CFP May 27, 2022

Mobile Memories (Berlin, 10-11 Nov 22)

Berlin, Nov 10–11, 2022
Deadline: Jun 30, 2022

Anita Hosseini

Mobile Memories – Annual conference of the research group Bilderfahrzeuge. Aby Warburg’s Legacy and the Future of Iconology

Memories travel between locations, cultures, generations, groups, and migrate with people and objects. The processes of transmission or displacement of memories also mean their transformation according to social, political, personal or other dynamics. At the same time, memories are often addressed as ‘tradition’, as relatively stable points of reference in the self-definitions or identity constructions of groups or societies (bound to particular places and sites). Collective memory, which includes memory practices or agents, such as archives, museums and rituals, may be confronted with memory as the individual faculty to process, store and retrieve information.

This year’s conference of the research group »Bilderfahrzeuge. Aby Warburg’s Legacy and the Future of Iconology« entitled MOBILE MEMORIES and taking place in Berlin 10.-11. November 2022, will investigate objects and carriers, matter and media of memories in a transcultural perspective. Warburg’s Mnemosyne Atlas and his image-based concept of memory is an obvious point of reference, but also of critical concern. The reflection on Warburg’s Mnemosyne project leads on to other fields of enquiry, such as media and data transmission technologies. The latter are an essential factor for the mobility and travel of memories, while technologies are partly also driven by the need or the politics of transmission of memories. The conference seeks to discuss this in historical case studies as well as in relation to contemporary practices and methodologies in digital mediascapes.

Under these premises, the interplay of memory, motion, aesthetics and transcultural dynamics is an important field for the investigation of concepts such as 'heritage' and 'provenance' or of constellations of translocated artifacts and global memory spaces. We conceive this as an invitation to art history and related disciplines to newly engage in and contribute to memory studies, with a focus on pictorial and artistic discourses.
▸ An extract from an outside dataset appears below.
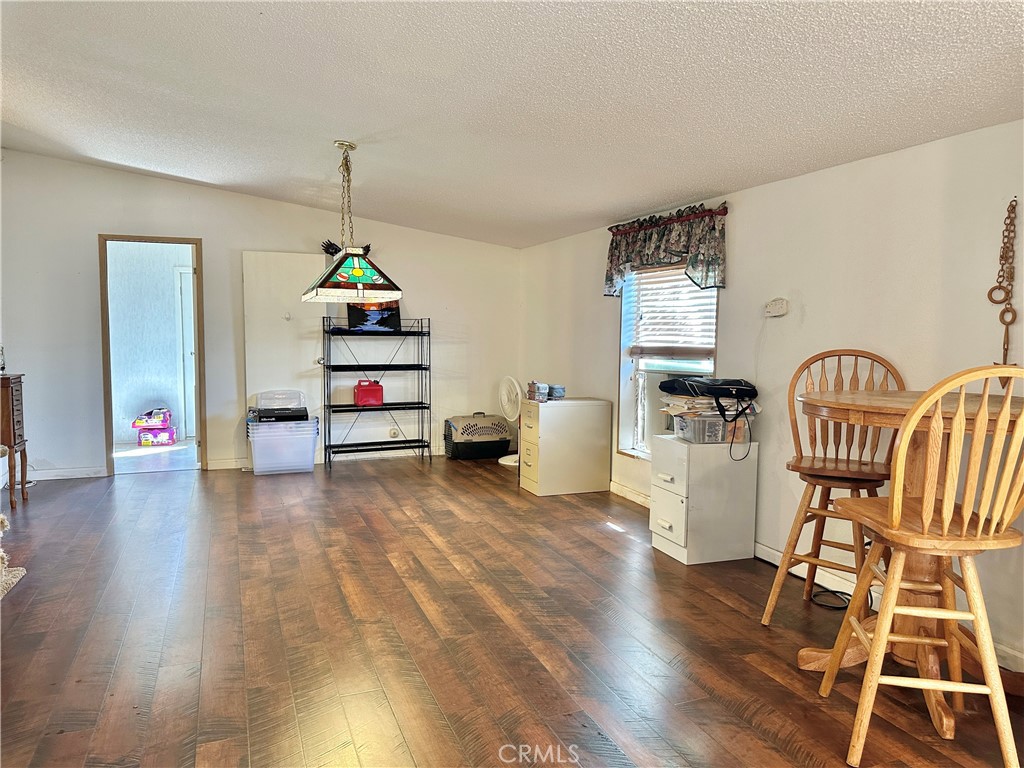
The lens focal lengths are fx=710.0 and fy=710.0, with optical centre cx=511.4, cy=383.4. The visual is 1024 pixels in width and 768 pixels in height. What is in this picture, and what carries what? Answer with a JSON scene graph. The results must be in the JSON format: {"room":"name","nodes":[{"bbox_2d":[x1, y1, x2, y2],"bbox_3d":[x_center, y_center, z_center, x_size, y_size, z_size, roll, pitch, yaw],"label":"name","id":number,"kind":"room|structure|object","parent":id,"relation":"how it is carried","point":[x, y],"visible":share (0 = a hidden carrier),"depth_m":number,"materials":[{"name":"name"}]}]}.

For a detailed description of the four sections 1. Memory: Warburg and beyond, 2. Carriers of Memory, 3. (Re-)Mediation Processes and 4. Rupture and Interaction please

1. Section: Memory: Warburg and beyond
Aby Warburg’s notion of social memory regarded artworks and images as repositories or agents of historical dynamics. Traces of earlier image practices can ‘survive’ in others of later times, concerned with the movement of bodies, gestures and expressions. The aim of this section is not merely to discuss the migration of iconic formulas across time and space, but rather asking for the role of emotions and their expression in constructing memories by or for people and societies. How do commemorative practices serve for informing the cultural memory of people and communities? What role does memory and its media play in the transhistorical and transcultural shaping and transformation of collective identities?

2. Section: Carriers of Memory
This section focuses on transcultural dynamics and interplays between memory and migration of images and objects, as well as on their reciprocal negotiations. Here ‘carrier’ is understood in broad terms and as such encompasses artifacts, artworks, collections, archival material, but also people, communities and traditions. Through specific case studies, it explores the heuristic potential of alternative and/or indigenous theories and practices relevant for a dialogue across disciplines and redefinition of multiple (mobile) forms of memory. In which ways do memory and its carriers act (as flow/containment or ephemeral/lasting) and give each other form?

3. Section: (Re)mediation processes
This section focuses on diverse processes and practices between matter and media through which memory is constituted, mediated and transformed. It is interested in how media facilitate and mediate the transcultural travel of memories, and how the memories in turn changed the way the past is transmitted in that process. What is the interplay (connection, reflection and tension) between digital and nondigital media, how do online and offline memoriescorrespond and reflect on each other and, by their different materialities, have they shaped a new mnemonic reality?

4. Section: Rupture and Interaction
This section is focused on interventions and alternative forms of producing, revising, and ordering of forms and objects of memory and knowledge. We would like to invite contributions exploring archives, art works, political and digital activism, collections and exhibitions which produce counter archives in their own ways of representation and communication. We would like to open up the discussion towards non-western practices of memorialization, representation and communication. In this section memory, history and heritage are confronted and situated within art and its institutions. Through which interventions (e.g., hacking or establishing counter archives) are existing settings, archives, collections and narratives being challenged?

The proposals (to be submitted in English) should be assigned to a particular section and should include a title and a short abstract (max. 300 words) of a 30-minute presentation. Additionally, please include a short biography (max. 200 words).

Please send your proposal to mome2022.bfzgmail.com by 30th June 2022.

For further information please go to: https://bilderfahrzeuge.hypotheses.org/5889

This conference is organized by the members of the sub group Global Bilderfahrzeuge/Mobile Memory, Dipanwita Donde (New Delhi), Anita Hosseini (London), Sanja Savkic Sebek (Berlin), Gerhard Wolf (Florence) and Ning Yao (Berlin).